STARTING a newspaper was never meant to involve police statements or security concerns.
Yet over the past twenty years, The Olive Press has faced legal intimidation, sustained threats over its environmental reporting, and even a violent attack in our own office by two masked men.
None of this was anticipated – but it confirmed why independent journalism, done properly, still matters.
When The Olive Press launched in 2006, Spain was in the midst of a property boom, social media barely existed, and English-language journalism here was both bland and unchallenging. The paper began in my spare bedroom, with plans to spend just a couple of days a week on it while continuing to write for national newspapers back home.

What followed was driven not by ambition, but by necessity.
From the beginning, The Olive Press was built on a simple principle: readers deserved journalism that was independent, curious, and unafraid. That meant reporting seriously on corruption, planning, environmental abuse, and governance – even when it was uncomfortable or unpopular.

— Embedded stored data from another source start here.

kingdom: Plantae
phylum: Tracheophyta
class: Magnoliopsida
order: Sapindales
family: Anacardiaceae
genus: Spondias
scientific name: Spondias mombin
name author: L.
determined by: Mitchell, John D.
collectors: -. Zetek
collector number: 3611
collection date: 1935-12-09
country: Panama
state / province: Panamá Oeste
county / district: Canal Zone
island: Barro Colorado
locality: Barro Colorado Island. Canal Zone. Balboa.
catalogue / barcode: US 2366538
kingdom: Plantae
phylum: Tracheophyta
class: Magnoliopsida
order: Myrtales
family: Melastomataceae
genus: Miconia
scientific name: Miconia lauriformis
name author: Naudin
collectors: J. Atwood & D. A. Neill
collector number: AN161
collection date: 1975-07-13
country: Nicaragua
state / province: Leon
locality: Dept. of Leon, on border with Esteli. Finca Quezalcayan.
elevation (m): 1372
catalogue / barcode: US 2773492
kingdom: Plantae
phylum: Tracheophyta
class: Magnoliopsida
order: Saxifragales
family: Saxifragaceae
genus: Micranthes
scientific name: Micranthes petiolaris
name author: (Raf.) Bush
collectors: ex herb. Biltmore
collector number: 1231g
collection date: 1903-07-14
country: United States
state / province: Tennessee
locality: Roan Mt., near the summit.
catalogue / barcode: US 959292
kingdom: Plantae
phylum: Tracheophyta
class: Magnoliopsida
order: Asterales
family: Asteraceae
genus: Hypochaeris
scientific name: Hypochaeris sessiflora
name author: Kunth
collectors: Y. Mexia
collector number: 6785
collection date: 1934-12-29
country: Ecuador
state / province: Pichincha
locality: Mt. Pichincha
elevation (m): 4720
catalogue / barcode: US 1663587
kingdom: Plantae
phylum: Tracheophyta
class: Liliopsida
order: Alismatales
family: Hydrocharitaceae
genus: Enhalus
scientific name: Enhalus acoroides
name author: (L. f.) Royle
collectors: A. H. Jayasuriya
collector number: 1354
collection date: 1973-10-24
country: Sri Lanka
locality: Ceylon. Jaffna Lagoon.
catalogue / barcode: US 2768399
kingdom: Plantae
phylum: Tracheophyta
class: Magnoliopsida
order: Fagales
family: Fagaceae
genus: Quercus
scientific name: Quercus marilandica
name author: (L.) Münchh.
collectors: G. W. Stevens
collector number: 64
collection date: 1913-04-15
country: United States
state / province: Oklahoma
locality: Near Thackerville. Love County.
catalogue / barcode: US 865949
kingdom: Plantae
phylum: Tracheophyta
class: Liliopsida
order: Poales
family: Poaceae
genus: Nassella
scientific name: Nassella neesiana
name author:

Over the years, that approach led to court battles and sustained pressure. We won a landmark legal case against a rogue dentist operating in Spain who had already been struck off in the UK. We also led opposition to a proposed double golf-course macro-project with 2,000 homes in a UNESCO-protected area near Ronda – a campaign later followed by multiple UK and Spanish national newspapers, and one that ultimately helped see the project abandoned.
At the same time, the way people read news has changed dramatically. Over the past few years in particular, our digital audience has grown rapidly. Today, The Olive Press has nearly 3,000 paying subscribers, close to 75,000 registered users, around 7 million monthly views on Facebook, and around 20,000 daily visitors to our website.
From those early days in a spare bedroom, The Olive Press now operates from its own newsroom in Marbella, with a team of around a dozen journalists and staff. We also have journalists scattered around the country.
As we mark our 20th anniversary, we are also entering a new phase. The Olive Press is becoming a national monthly newspaper, with improved print quality and a broader editorial scope.
As planning pressure, environmental risk, and political opacity intensify across Spain, the need for patient, independent reporting has never been greater.

In this next phase, The Olive Press will be committing more time and space to investigations that demand persistence rather than speed – planning, environment, governance, justice – the stories that shape lives long after headlines fade.
If you value journalism that resists pressure, takes its time, and puts the public interest first, we invite you to support us and hold us to account as we enter this next chapter.
Twenty years on, The Olive Press remains proudly independent – and more committed than ever to telling the stories that matter.